All patients previously solely treated with INF-α did show any manifestation of sarcoidosis. Furthermore, there was no case report of sarcoidosis in patients treated using ribavirin only. This suggests that the combination of INF-α and ribavirin enhances the immune response, consequently predisposing the patient to sarcoidosis.

The mean time to the onset of the disease after starting INF-α therapy is 4 months.[1] In our case, manifestations of sarcoidosis occurred earlier, associating rapid deterioration of clinical symptoms, which lead to death in 10 weeks.

Most patients with INF-α associated sarcoidosis had spontaneous resolution of the disease without immunosuppressive treatment. Indeed, INF-α treatment was discontinued in several cases and subsequent resolution of sarcoidosis within months has followed. In contrast, the treatment protocol was not modified in other cases, and the sarcoidosis resolved several months later, either during or after the achievement of treatment. However, some patients were treated with oral corticosteroids with rapid resolution of sarcoidosis. Indeed, steroids that are the main treatment for systemic sarcoidosis increase the HCV load in both in vitro and in vivo.[16] Thus, physicians should exert caution while treating INF-α associated sarcoidosis with systemic corticosteroids.

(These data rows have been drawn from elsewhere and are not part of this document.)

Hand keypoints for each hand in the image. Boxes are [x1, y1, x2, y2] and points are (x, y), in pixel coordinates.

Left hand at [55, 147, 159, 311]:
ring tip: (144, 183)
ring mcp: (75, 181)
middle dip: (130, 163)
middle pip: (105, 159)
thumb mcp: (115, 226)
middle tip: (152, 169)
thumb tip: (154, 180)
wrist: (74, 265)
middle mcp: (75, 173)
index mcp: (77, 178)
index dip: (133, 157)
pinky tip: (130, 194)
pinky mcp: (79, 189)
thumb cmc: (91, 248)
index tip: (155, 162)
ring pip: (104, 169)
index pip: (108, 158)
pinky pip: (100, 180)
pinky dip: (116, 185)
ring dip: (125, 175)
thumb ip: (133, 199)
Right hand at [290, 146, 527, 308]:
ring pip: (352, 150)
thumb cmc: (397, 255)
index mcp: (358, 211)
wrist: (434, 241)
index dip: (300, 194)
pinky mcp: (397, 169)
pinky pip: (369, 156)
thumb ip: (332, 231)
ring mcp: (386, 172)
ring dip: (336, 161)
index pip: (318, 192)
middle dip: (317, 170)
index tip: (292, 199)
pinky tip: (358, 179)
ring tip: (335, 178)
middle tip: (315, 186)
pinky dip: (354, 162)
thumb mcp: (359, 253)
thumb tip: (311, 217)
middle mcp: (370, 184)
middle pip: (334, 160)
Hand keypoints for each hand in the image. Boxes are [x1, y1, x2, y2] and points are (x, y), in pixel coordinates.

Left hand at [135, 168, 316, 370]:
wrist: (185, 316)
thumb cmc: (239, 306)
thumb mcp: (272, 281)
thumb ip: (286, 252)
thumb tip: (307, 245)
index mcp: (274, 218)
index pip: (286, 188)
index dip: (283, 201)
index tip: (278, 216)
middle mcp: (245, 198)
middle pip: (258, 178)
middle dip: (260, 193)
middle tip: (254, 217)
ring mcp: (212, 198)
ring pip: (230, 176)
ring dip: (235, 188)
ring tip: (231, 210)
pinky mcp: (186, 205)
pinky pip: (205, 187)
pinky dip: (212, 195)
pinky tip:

The prognosis of peripheral neurosarcoidosis is better as compared to the central nervous system involvement, which leads to higher disability and mortality.[1617] In addition, neurosarcoidosis of the CNS usually occur in the early stages of the disease, while peripheral nervous system and skeletal muscle sarcoidosis are typically seen in the chronic stages of the disease.[17] This would suggest that our patient has recent neurosarcoidosis after introducing INF-α and ribavirin therapy.

CONCLUSION

Based on this case report, INF-α associated sarcoidosis might also include CNS involvement and might lead to death. Considering earlier reports of heterogeneous spectra of sarcoidosis manifestations, clinicians should be aware of associated potential complication while evaluating the benefit/risk ratio of the treatment in patients with chronic hepatitis C infection. Therefore, patients suggested such treatments are recommended to be monitored for sarcoidosis before and during IFN therapy.